## REQUEST:
Using the listing below, retype only the lines from the line with "font-size: 24px ->" through the end, both ends included, and exclude the pictures.

————

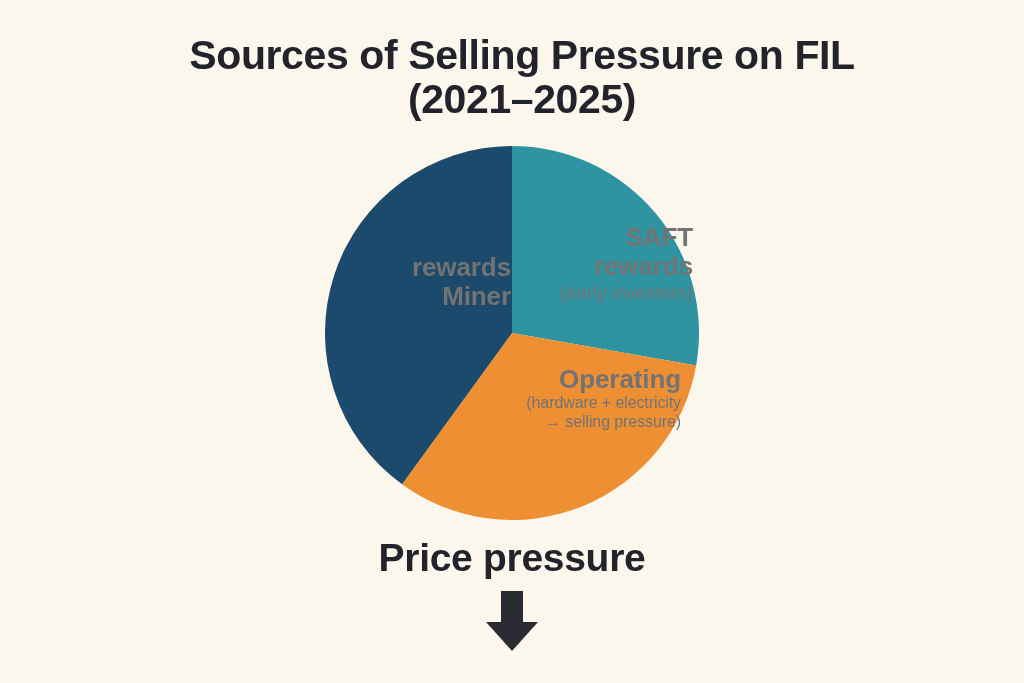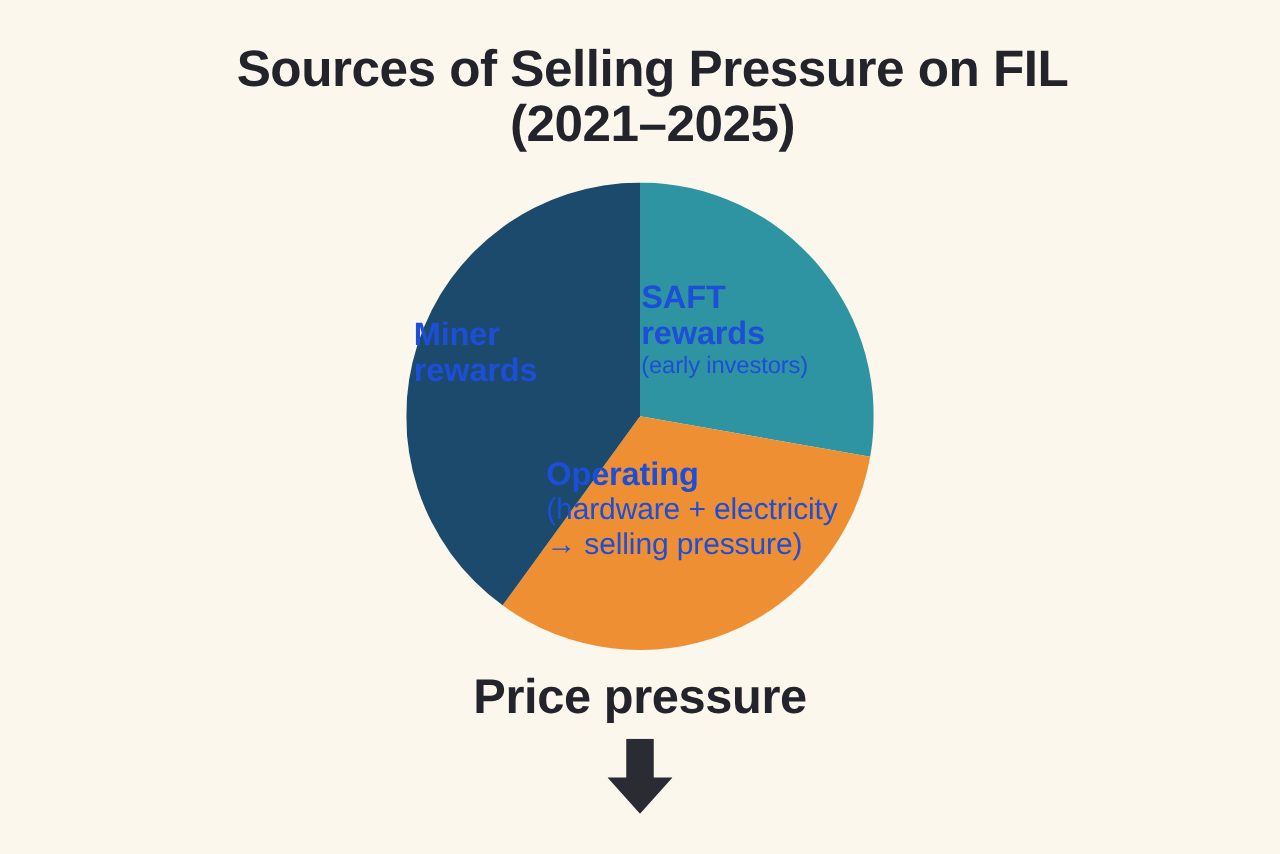"SAFT" .slice-label { color: #1d4ed8 -> #737373; text-align: left -> right }
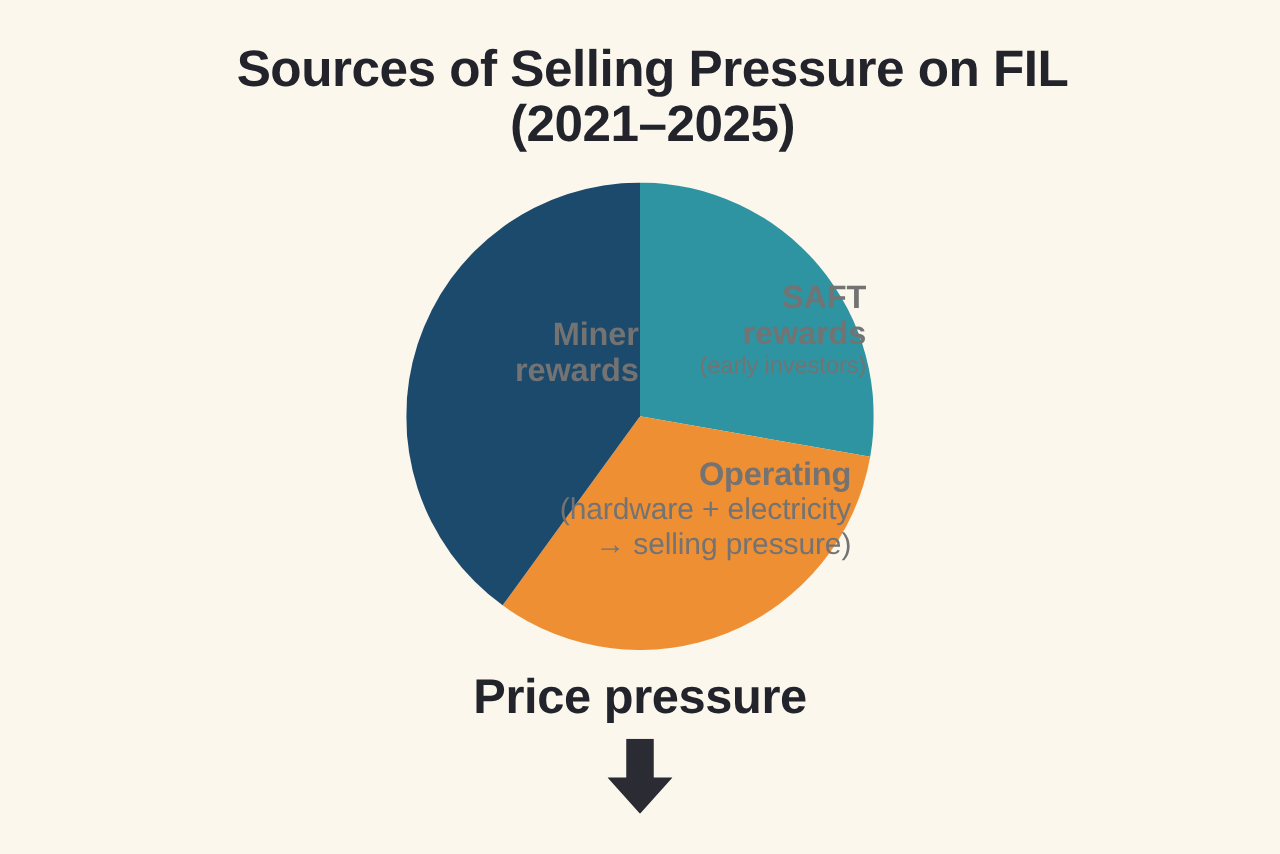"Miner" span.lbl-main { order: before "rewards" -> after "rewards" }
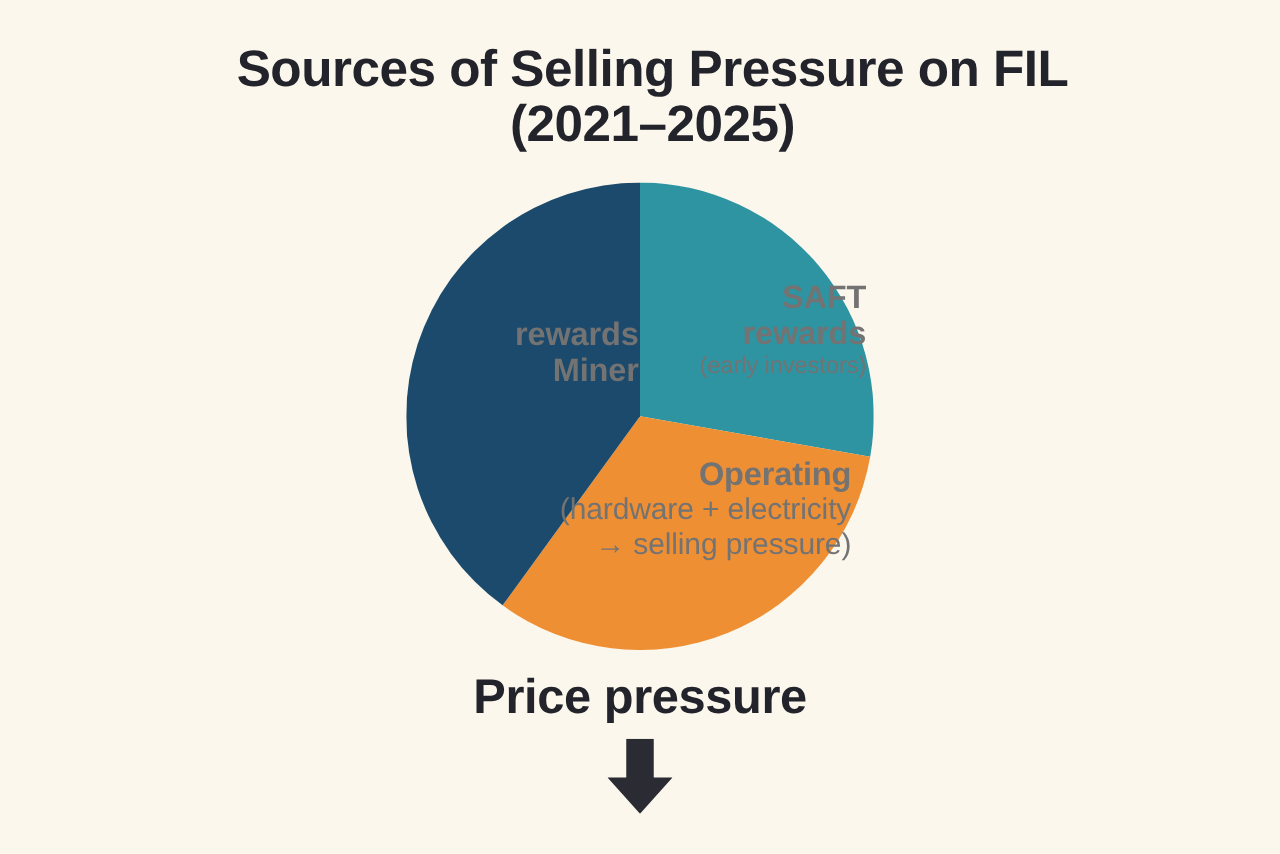"(hardware + electricity" #label-operating .lbl-sub { font-size: 24px -> 16px }
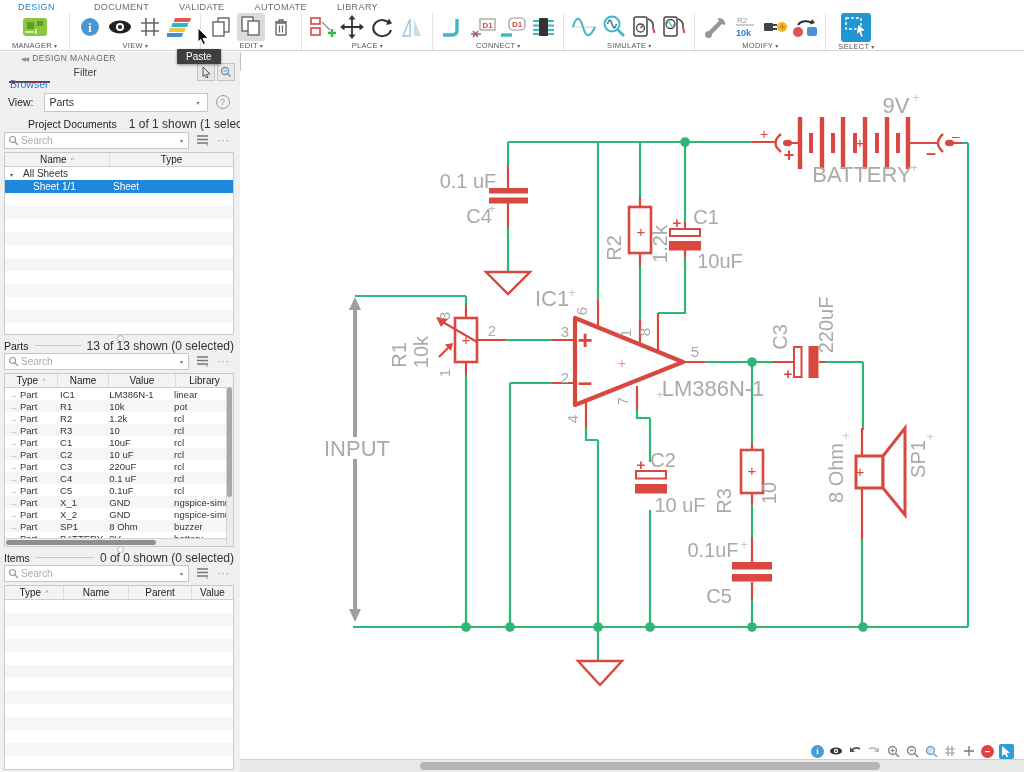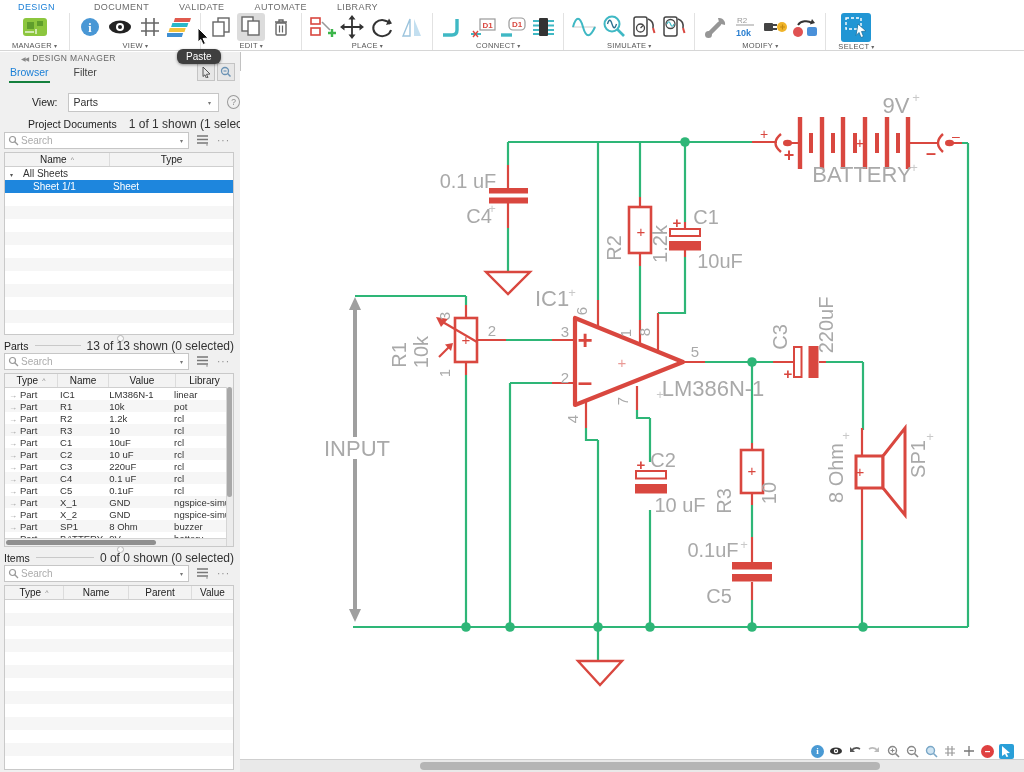"Paste" .tooltip { border-radius: 6px -> 1px }
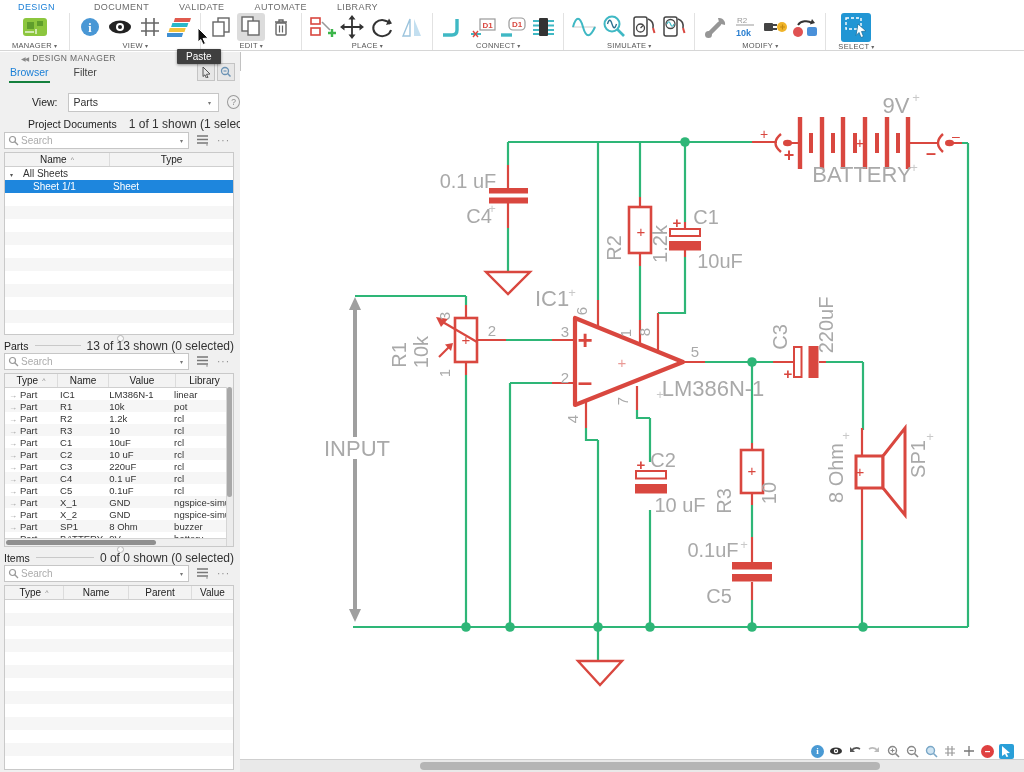"Browser" .ptab.active { border-bottom: 2px solid #15803d -> 2px solid #b91c1c; margin-top: none -> 12px }
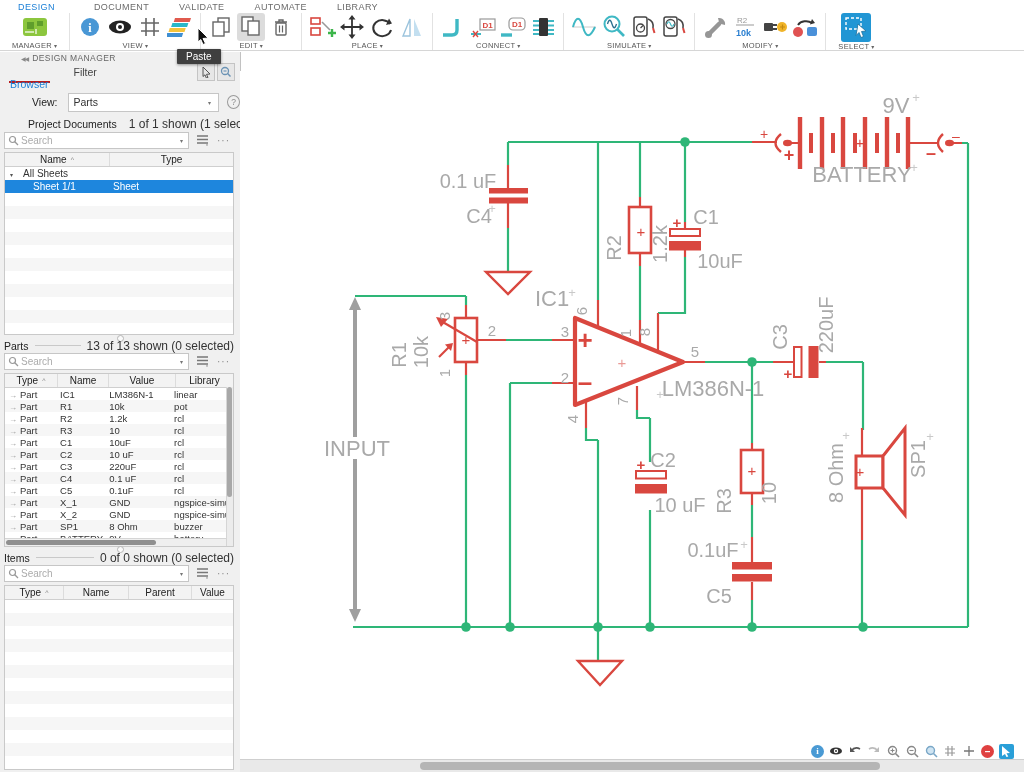"View:" .viewrow { padding-left: 24px -> none }
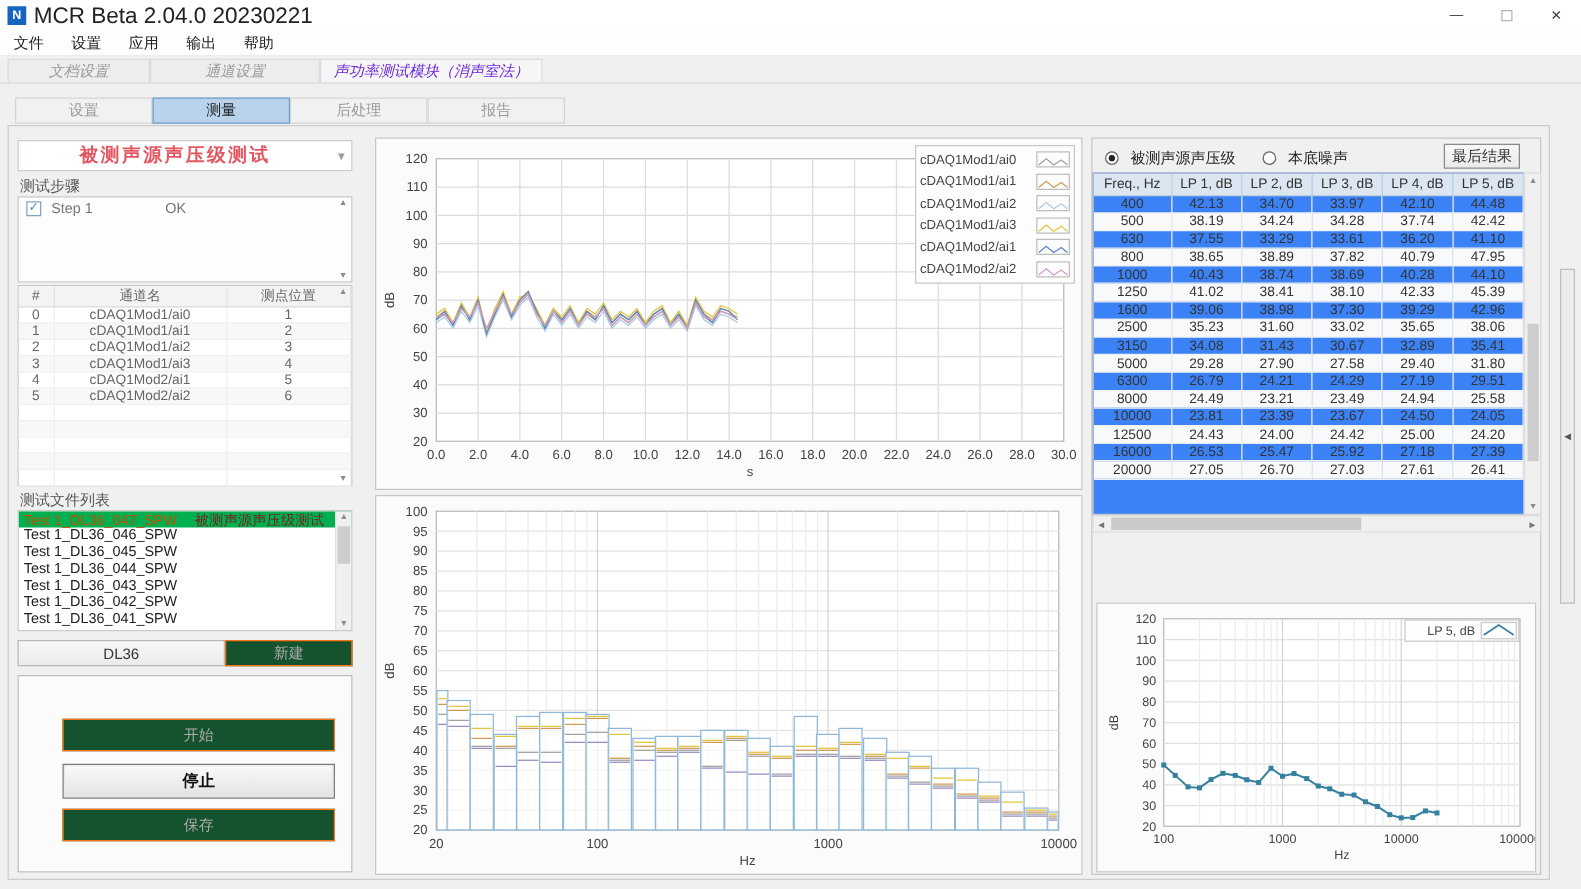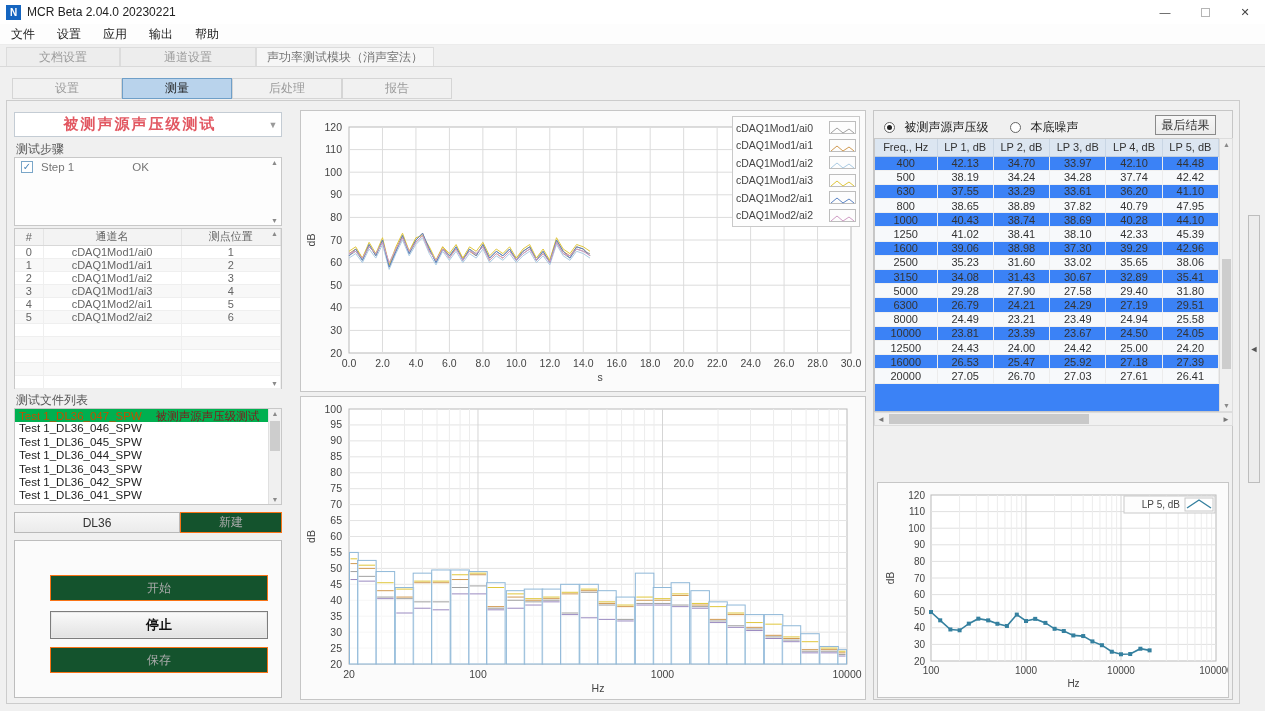"MCR Beta 2.04.0 20230221" .apptitle { font-size: 12px -> 18px }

————

## RESPONSE:
"(hardware + electricity" #label-operating .lbl-sub { font-size: 24px -> 16px }
"Paste" .tooltip { border-radius: 6px -> 1px }
"Browser" .ptab.active { border-bottom: 2px solid #15803d -> 2px solid #b91c1c; margin-top: none -> 12px }
"View:" .viewrow { padding-left: 24px -> none }
"MCR Beta 2.04.0 20230221" .apptitle { font-size: 12px -> 18px }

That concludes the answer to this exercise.